4. FIFAはなぜ禁止しなかったのか?制限と解禁をめぐる決断の歴史
これほどの騒音問題に発展しながらも、2010年大会中にFIFA(国際サッカー連盟)がブブゼラを全面禁止にすることはありませんでした。
開催中のFIFAの判断
当時のFIFA会長ゼップ・ブラッター氏は、批判に対して次のように発言し、アフリカの文化を尊重する立場をとりました。
「ブブゼラはアフリカの音楽であり、アフリカのサッカー文化の一部だ。我々の観客に欧州の伝統(歌や手拍子)だけを強要するべきではない」
こうして、武器として持ち込まないことや試合中の政治的利用を行わないこと等を条件に、2010年W杯期間中の使用は認められ続けたのです。
大会後の「全面制限・禁止」への流れ
しかし、W杯終了後は各国のスポーツ団体やリーグでブブゼラの持ち込み禁止措置が相次いで導入されました。
- UEFA(欧州サッカー連盟):欧州チャンピオンズリーグや欧州選手権(ユーロ)での持ち込みを全面禁止。

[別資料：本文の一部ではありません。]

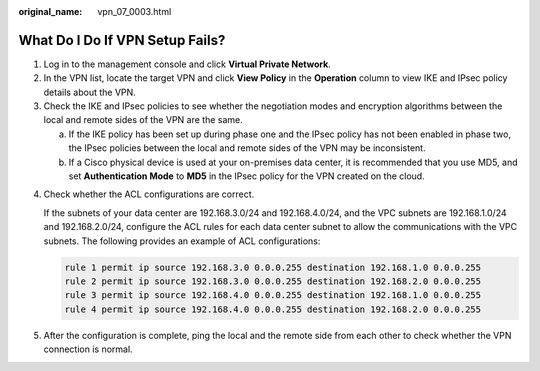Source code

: :original_name: vpn_07_0003.html

.. _vpn_07_0003:

What Do I Do If VPN Setup Fails?
================================

#. Log in to the management console and click **Virtual Private Network**.
#. In the VPN list, locate the target VPN and click **View Policy** in the **Operation** column to view IKE and IPsec policy details about the VPN.
#. Check the IKE and IPsec policies to see whether the negotiation modes and encryption algorithms between the local and remote sides of the VPN are the same.

   a. If the IKE policy has been set up during phase one and the IPsec policy has not been enabled in phase two, the IPsec policies between the local and remote sides of the VPN may be inconsistent.
   b. If a Cisco physical device is used at your on-premises data center, it is recommended that you use MD5, and set **Authentication Mode** to **MD5** in the IPsec policy for the VPN created on the cloud.

4. Check whether the ACL configurations are correct.

   If the subnets of your data center are 192.168.3.0/24 and 192.168.4.0/24, and the VPC subnets are 192.168.1.0/24 and 192.168.2.0/24, configure the ACL rules for each data center subnet to allow the communications with the VPC subnets. The following provides an example of ACL configurations:

   .. code-block::

      rule 1 permit ip source 192.168.3.0 0.0.0.255 destination 192.168.1.0 0.0.0.255
      rule 2 permit ip source 192.168.3.0 0.0.0.255 destination 192.168.2.0 0.0.0.255
      rule 3 permit ip source 192.168.4.0 0.0.0.255 destination 192.168.1.0 0.0.0.255
      rule 4 permit ip source 192.168.4.0 0.0.0.255 destination 192.168.2.0 0.0.0.255

5. After the configuration is complete, ping the local and the remote side from each other to check whether the VPN connection is normal.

- プレミアリーグ・Jリーグ等:安全面および観戦環境の保護(他者の観戦を阻害する音量)を理由にスタジアムへの持ち込みを禁止。
- オリンピック・他の国際大会:ロンドン五輪やその後のW杯(ブラジル大会、ロシア大会等)でも持ち込み禁止物品に指定。
結果として、2010年南アフリカW杯は「ブブゼラが世界一自由に響き渡った唯一無二の大会」として歴史に刻まれることになりました。
5. 南アフリカのサッカー文化とブブゼラ:熱狂とアイデンティティ
外部からは「騒音」と非難されたブブゼラですが、南アフリカの人々にとっては単なる音出し道具ではなく、情熱とアイデンティティの象徴でした。
アパルトヘイト(人種隔離政策)の歴史を超え、多民族が一体となって自国代表「バファナ・バファナ(Bafana Bafana)」を応援する手段として、ブブゼラは大きな役割を果たしました。
相手チームを威嚇し、味方チームにエネルギーを注ぎ込むためのサウンド。南アフリカの地元サポーターにとって、ブブゼラの音は「熱狂の歌声をあげること」と同義であり、彼らの誇りそのものだったのです。
6. まとめ:ブブゼラはサッカー観戦の「異彩を放つ記憶」
2010年南アフリカW杯を包み込んだブブゼラの爆音は、サッカー史における最も鮮烈で議論を呼んだ「サウンド」として今も語り継がれています。
騒音問題や健康面への懸念から、その後の世界中のスタジアムで規制の対象となりましたが、南アフリカの文化と熱狂を世界に知らしめたインパクトは計り知れません。
次回、過去のW杯の名シーンを見返す際は、ピッチのプレーだけでなく背景に響く「あの音」に耳を澄ませ、スポーツと地域文化が織りなす熱気を感じてみてはいかがでしょうか。